• **Trecho selecionado**
Valor Econômico, Empresas, p. B3
01 de Out de 2013

Serra Pelada ainda mescla sonho e desventura

Por Marcos de Moura e Souza
De Curionópolis (PA)

Em abril de 1980, o pernambucano de Araripina Francisco Morais dos Santos migrou para o interior do Pará em busca de ouro. Seu destino foi um local apelidado de Serra Pelada. Santos veio com alguma roupa e um pouco de dinheiro. Tinha 31 anos e, como milhares de aventureiros, se afundou nos anos seguintes num enorme buraco enlameado atrás do seu tesouro. Nunca deu sorte de enriquecer como tantos enriqueceram. O garimpo foi fechado em 1992 e agora o trabalho está sendo retomado. Desta vez, não pelas mãos de garimpeiros, mas por meio de detonações, máquinas perfuratrizes e caminhões fora de estrada.
Serra Pelada não é mais a cava a céu aberto que atraiu 100 mil pessoas de vários cantos do país para o meio do nada há três décadas. Agora, Serra Pelada é uma mina subterrânea com um grupo canadense como principal proprietário. As ações da empresa são negociadas na bolsa de Toronto. Claudio Mancuso, diretor presidente da mineradora Colossus Minerals, dona de 75% do negócio, diz que entre o fim deste ano e o início do próximo a produção começa.
"Há muitas minas de ouro que retiram atualmente um grama por tonelada ou menos do que isso. Ainda estamos tentando definir qual é o teor exatamente, mas sabemos que aqui é muito mais alto do que isso", disse ele ao Valor. Mancuso cita o exemplo do que algumas amostras retiradas pela empresa já detectaram: uma área no subsolo em que se tem 21 gramas de ouro por tonelada; e outra, 173 gramas por tonelada.

• **Dados fornecidos**

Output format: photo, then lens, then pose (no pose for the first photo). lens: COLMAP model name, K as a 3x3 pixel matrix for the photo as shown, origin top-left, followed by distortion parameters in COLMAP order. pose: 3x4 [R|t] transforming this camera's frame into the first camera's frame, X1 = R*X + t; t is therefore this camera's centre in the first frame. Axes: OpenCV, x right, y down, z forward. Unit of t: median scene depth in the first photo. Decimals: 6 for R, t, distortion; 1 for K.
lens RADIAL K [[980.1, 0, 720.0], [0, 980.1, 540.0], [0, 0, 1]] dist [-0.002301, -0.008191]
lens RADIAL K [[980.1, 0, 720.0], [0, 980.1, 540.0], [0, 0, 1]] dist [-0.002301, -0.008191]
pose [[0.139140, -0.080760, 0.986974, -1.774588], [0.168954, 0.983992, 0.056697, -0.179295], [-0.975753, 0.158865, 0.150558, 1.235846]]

• **Questões propostas**
1. Resuma o texto sobre Serra Pelada em duas frases.
2. Responda com base no texto sobre Serra Pelada:
(a) Que idade tinha Francisco Morais dos Santos quando migrou para o Pará?
(b) Quantas pessoas a cava a céu aberto atraiu há três décadas?
(c) Em que bolsa são negociadas as ações da empresa canadense?
3. Reproduza literalmente o trecho do texto sobre Serra Pelada que vai de "Em abril de" até "fora de estrada.".
Os dados formam um material à parte e não dependem do texto.

• **Respostas**
1. Em 1980, Francisco Morais dos Santos migrou de Araripina para Serra Pelada em busca de ouro, mas nunca enriqueceu, e o garimpo foi fechado em 1992. Hoje Serra Pelada é uma mina subterrânea controlada pela canadense Colossus Minerals, dona de 75% do negócio, cujo diretor presidente, Claudio Mancuso, prevê o início da produção entre o fim deste ano e o começo do próximo, com um teor de ouro muito mais alto que o de muitas minas.

2.
(a) 31 anos.
(b) 100 mil pessoas.
(c) Na bolsa de Toronto.

3.
Em abril de 1980, o pernambucano de Araripina Francisco Morais dos Santos migrou para o interior do Pará em busca de ouro. Seu destino foi um local apelidado de Serra Pelada. Santos veio com alguma roupa e um pouco de dinheiro. Tinha 31 anos e, como milhares de aventureiros, se afundou nos anos seguintes num enorme buraco enlameado atrás do seu tesouro. Nunca deu sorte de enriquecer como tantos enriqueceram. O garimpo foi fechado em 1992 e agora o trabalho está sendo retomado. Desta vez, não pelas mãos de garimpeiros, mas por meio de detonações, máquinas perfuratrizes e caminhões fora de estrada.